Correspondence from February 2004:
I’ve read another book that I wouldn’t recommend: The Lady and the Unicorn by Tracy Chevalier (author of The Girl with the Pearl Earring). I liked it better than The Red Tent and it did make me want to go back to the Museum of the Middle Ages in Paris to see the series of unicorn tapestries there again. Some parts of the book were good. I liked reading about places I recognized in Paris. I learned a lot about the making of tapestries and feel I’ll have a deeper appreciation of them next time I see some. I also enjoyed the shifting points of view -- there are about 7 different narrators.
It needed a better editor, unfortunately. Some sentences don’t make sense, like “I would like my hands to be soft as the rose petals these Ladies in the tapestries must soak theirs in.” Also, Nicolas tells us “I bowed so low my head throbbed. It never hurt to bow low.” Well, which is it? Throbbing or not hurting? I understand what the author means to say about subservience being useful to a poor artist, but I think it is an unfortunate combination of sentences.
There’s a line “Birds finding their mates indeed” which has absolutely no relation to anything said previously, although later in the betrothal feast (of Claude to a young nobleman), pairs of large birds are served for the meal.
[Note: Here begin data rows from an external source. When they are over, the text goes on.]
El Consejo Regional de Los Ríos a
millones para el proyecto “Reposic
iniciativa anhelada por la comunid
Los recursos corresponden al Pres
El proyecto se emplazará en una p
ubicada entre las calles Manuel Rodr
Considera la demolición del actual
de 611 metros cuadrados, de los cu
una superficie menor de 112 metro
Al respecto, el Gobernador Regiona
Either something was cut out or paragraphs were shifted without taking this reference to mating birds into account.
Some characters behave inexplicably. The 14-year-old love interest, Claude, is sucking on a clove because she has a toothache, yet she laughs and skips and teases Nicolas, the painter commissioned to design the tapestries. (Why not have Claude sucking on a clove later in the story, when she stays home sick and the rest of her family goes out? The author could still show off her knowledge of medieval remedies and the toothache would play a believable part in the plot.) Claude also refers to her mother as “my mistress” the first time we meet her, when neither the reader nor Nicolas know that she is a daughter of the house. Every other time, she calls her mother “maman”, yet there is no other indication that Claude purposely misled Nicolas into thinking she is a servant.
I’m guessing you aren’t going to read The Lady and the Unicorn, but if you do, don’t read this last paragraph coming up.
Most inexplicable is why the lady-in-waiting, Beatrice, would marry Nicolas. The reader is given to understand that Claude’s mother and Beatrice together conspire to this wedding arrangement in order to punish both Nicolas and Claude for their previous indiscretion. Beatrice has shown no interest in Nicolas, neither has he to her, and she knows he is a womanizer who cares not a fig for the bastard babies he fathers. And that is how the story ends.